The Lake Spokane Outpost. “HomePath®.com is the official website owned by Fannie Mae on which they post information about all their foreclosed homes for sale and any special financing terms. You can use any type of mortgage to purchase a Fannie foreclosure, but the special HomePath® financing can only be used to purchase Fannie Mae owned homes.”
“Why use the HomePath® loan instead of a regular Conventional, FHA, VA, or USDA? There are two very significant advantages to using this special program. First, the appraisal is waived which saves you about $500 and shaves at least 5 days off the escrow process. And with no appraisal there is no fear of the appraised value coming in less than the sales price and jeopardizing the entire transaction.”
“Second, there is no mortgage insurance required when putting less than 20% down. While many people chose to put as little down as possible this feature is particularly beneficial to first time home buyers who might not have saved up a large down payment. The monthly cost of mortgage insurance can easily be $150 or more (the actual amount depends upon loan amount and your FICO score). Not having to pay that equates to about $20,000 extra in house price you can afford.”

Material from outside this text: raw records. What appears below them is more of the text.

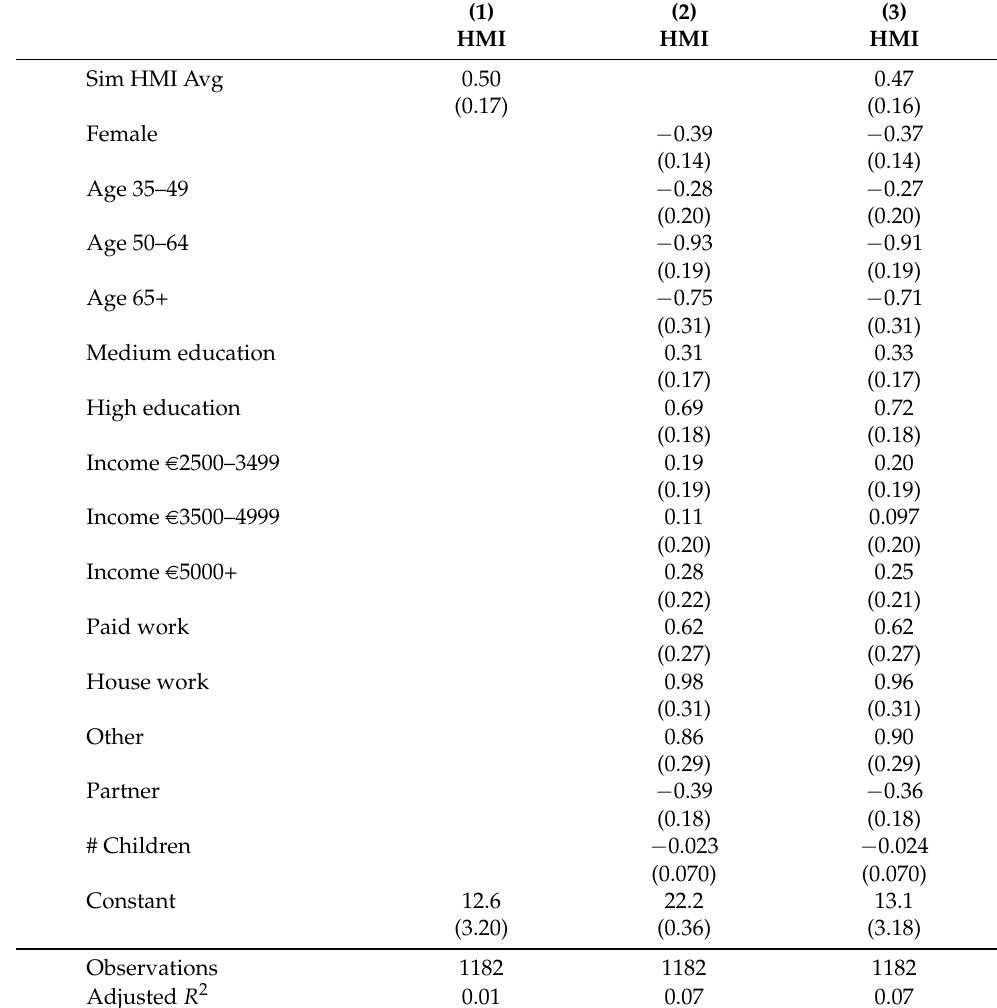
Table 2. Regressions with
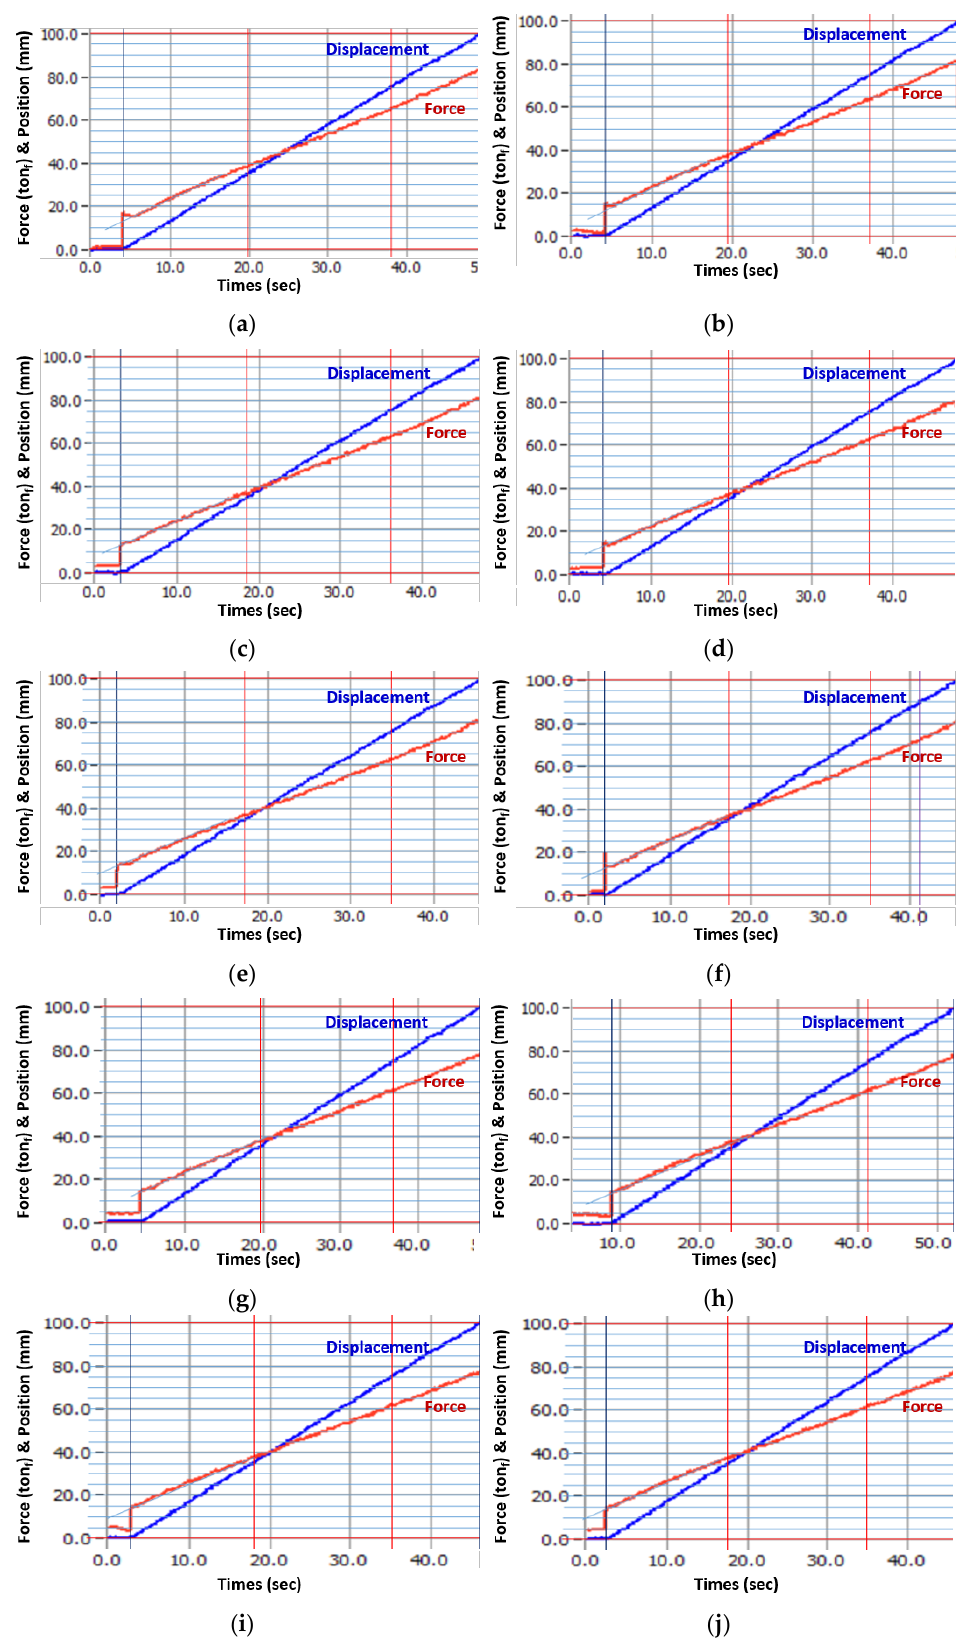
Figure 3. Shear force (red line) and displacement (blue line) graph through performance evaluation (10 times raw test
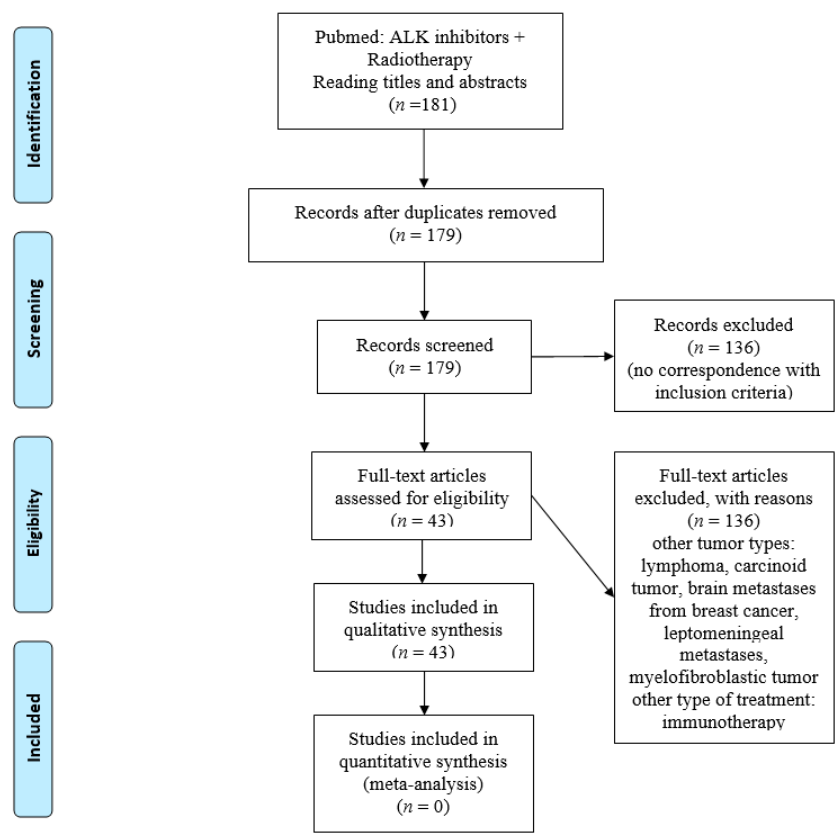
Figure 1. Flow chart of published selected articles in the PubMed database search.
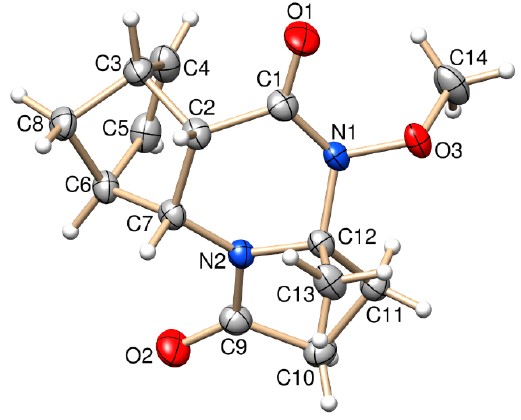
Figure 3. ORTEP plot of the X-ray structure of (±)- 6a .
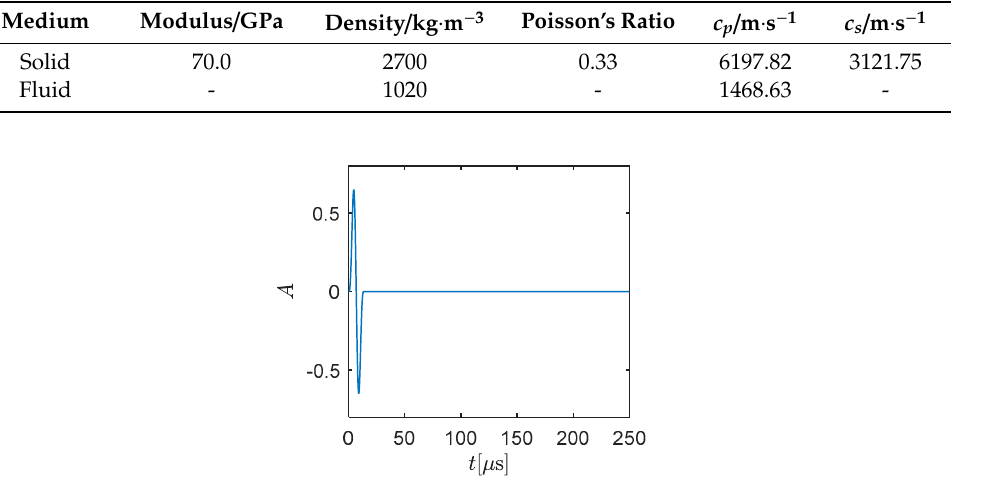
Figure 2. The excitation used in simulations.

“In addition, the private mortgage insurance companies are very restrictive on their approval of applicants. Avoiding this hurdle opens up home ownership to many families who would not have met the requirements for mortgage insurance had they chosen a standard loan instead of using HomePath®. Even investors are allowed on this program – you can buy the home as a rental with 15% down and no mortgage insurance.”